To meet CMS requirements, the practice must provide comprehensive care management services for a single high-risk disease, at least 30 minutes of physician or other qualified health care professional time per calendar month with the following elements:
- One complex chronic condition lasting at least 3 months, which is the focus of the care plan,
- The condition is of sufficient severity to place the patient at risk of hospitalization or has been the cause of recent hospitalization,
- The condition requires development or revision of a disease-specific care plan,
- The condition requires frequent adjustments in the medication regimen, and/or the management of the condition is unusually complex due to comorbidities
CPT Code: G2065
Practices may bill G2065 for 30 minutes of clinical staff time per month at $39.70 per patient.

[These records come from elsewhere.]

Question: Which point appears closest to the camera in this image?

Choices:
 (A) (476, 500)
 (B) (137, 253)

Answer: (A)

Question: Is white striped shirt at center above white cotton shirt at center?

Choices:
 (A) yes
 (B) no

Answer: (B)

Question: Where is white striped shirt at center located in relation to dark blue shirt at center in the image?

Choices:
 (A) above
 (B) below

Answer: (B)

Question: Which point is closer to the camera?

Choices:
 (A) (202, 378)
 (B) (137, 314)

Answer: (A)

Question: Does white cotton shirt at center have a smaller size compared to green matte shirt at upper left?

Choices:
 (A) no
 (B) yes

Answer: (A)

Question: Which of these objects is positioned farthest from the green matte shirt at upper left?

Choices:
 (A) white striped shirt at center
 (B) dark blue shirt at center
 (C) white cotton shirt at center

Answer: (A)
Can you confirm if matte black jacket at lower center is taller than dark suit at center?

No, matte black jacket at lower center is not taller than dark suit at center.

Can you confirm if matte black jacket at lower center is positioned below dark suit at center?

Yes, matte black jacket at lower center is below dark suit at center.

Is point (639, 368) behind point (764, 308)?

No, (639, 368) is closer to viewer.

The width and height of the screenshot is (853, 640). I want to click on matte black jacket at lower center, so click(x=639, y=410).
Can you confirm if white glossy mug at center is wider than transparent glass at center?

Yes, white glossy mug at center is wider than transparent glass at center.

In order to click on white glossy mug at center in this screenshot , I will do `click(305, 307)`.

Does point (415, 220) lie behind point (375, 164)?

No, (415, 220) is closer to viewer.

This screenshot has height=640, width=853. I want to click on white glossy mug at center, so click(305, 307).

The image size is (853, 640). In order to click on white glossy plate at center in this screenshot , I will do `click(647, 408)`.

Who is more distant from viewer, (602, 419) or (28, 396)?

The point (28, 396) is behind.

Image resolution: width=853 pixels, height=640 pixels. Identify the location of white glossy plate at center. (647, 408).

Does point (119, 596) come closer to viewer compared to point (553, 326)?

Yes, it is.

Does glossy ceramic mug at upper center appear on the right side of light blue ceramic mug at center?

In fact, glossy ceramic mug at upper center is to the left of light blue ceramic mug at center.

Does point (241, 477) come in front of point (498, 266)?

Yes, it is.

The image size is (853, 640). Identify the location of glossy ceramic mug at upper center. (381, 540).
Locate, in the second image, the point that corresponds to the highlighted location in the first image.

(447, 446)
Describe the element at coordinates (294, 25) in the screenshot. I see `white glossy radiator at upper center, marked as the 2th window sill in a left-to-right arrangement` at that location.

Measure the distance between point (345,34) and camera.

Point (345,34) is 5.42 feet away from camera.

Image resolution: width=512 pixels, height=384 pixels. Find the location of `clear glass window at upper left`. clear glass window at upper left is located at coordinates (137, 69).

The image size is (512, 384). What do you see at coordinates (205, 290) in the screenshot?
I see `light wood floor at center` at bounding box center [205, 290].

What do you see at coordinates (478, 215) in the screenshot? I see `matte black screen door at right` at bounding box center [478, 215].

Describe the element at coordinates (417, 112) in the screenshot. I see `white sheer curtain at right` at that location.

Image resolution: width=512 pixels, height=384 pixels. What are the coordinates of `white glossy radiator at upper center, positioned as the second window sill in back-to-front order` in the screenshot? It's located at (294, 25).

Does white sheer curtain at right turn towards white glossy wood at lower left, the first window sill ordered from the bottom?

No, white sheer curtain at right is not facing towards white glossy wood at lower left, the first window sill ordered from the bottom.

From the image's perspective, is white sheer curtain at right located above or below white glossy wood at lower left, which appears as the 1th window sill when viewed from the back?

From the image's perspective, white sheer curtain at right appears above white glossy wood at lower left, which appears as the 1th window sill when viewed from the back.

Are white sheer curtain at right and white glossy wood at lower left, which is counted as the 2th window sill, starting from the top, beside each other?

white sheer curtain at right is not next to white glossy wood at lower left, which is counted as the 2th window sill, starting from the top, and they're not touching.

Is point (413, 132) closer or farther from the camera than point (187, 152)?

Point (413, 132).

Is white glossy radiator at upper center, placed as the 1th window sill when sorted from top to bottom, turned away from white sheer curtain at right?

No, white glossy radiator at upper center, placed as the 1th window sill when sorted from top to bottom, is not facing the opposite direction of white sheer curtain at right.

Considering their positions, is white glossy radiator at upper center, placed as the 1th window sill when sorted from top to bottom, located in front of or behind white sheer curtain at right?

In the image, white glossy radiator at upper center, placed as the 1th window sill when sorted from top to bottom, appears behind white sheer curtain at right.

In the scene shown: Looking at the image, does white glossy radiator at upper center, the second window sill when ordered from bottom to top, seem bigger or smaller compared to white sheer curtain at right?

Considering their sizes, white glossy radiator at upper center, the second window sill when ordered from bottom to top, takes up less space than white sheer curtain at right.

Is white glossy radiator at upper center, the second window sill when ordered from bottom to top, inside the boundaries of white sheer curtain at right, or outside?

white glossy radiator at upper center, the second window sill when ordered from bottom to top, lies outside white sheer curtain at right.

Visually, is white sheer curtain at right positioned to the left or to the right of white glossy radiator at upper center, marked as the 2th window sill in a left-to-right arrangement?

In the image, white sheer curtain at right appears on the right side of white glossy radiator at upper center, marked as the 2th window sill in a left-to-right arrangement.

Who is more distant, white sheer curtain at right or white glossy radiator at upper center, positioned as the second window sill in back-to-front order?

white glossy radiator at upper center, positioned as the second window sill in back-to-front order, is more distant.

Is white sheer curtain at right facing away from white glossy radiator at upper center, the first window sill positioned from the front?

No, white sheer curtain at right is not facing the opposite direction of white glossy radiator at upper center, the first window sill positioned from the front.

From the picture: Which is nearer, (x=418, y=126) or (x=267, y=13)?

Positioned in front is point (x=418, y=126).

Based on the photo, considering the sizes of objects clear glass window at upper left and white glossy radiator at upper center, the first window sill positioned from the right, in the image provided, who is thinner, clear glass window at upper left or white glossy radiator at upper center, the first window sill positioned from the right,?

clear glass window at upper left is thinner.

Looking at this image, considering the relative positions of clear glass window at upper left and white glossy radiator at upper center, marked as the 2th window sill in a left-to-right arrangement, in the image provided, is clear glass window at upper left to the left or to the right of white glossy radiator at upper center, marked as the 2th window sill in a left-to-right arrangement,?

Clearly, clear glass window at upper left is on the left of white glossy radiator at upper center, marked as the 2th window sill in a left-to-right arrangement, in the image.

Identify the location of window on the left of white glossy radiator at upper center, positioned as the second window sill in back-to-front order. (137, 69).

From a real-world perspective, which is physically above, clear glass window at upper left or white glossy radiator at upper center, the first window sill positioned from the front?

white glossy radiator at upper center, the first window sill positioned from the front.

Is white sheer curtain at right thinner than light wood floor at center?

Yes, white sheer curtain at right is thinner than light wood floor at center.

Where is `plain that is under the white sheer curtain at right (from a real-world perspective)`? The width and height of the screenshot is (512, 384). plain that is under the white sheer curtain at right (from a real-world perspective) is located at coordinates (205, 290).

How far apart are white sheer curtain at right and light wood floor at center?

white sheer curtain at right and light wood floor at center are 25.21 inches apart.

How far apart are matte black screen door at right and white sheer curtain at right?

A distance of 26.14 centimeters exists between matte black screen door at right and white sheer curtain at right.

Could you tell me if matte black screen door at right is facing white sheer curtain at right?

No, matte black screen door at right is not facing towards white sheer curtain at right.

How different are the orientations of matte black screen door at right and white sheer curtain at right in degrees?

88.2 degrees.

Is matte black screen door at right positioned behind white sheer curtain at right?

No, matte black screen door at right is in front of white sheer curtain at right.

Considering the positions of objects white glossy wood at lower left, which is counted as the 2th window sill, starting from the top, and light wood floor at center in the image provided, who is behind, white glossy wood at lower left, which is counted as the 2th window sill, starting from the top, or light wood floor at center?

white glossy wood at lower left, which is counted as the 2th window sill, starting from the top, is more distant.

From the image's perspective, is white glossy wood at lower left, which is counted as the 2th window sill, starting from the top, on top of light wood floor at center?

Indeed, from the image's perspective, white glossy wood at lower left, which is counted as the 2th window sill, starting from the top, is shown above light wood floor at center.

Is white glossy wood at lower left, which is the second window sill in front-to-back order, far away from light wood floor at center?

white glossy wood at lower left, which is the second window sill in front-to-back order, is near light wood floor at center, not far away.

To meet CMS requirements, the practice must provide comprehensive care management for a single high-risk disease, at least 30 minutes of clinical staff time directed by a physician or other qualified healthcare professional per calendar month with the following elements:
- One complex chronic condition lasting at least 3 months, which is the focus of the care plan,
- The condition is of sufficient severity to place the patient at risk of hospitalization or has been the cause of recent hospitalization,
- The condition requires development or revision of a disease-specific care plan,
- The condition requires frequent adjustments in the medication regimen, and/or the management of the condition is unusually complex due to comorbidities
Billing Guidelines:
- PCM limits billing by the same practitioner for the same patient simultaneously with other care management services.
- The same practitioner cannot bill for the same patient during a surgical global period.
- Remote Patient Monitoring (RPM) can be billed concurrently with PCM as long as the time is not counted twice.
- Chronic Care Management (CCM) cannot be billed concurrently with PCM by the same billing practitioner.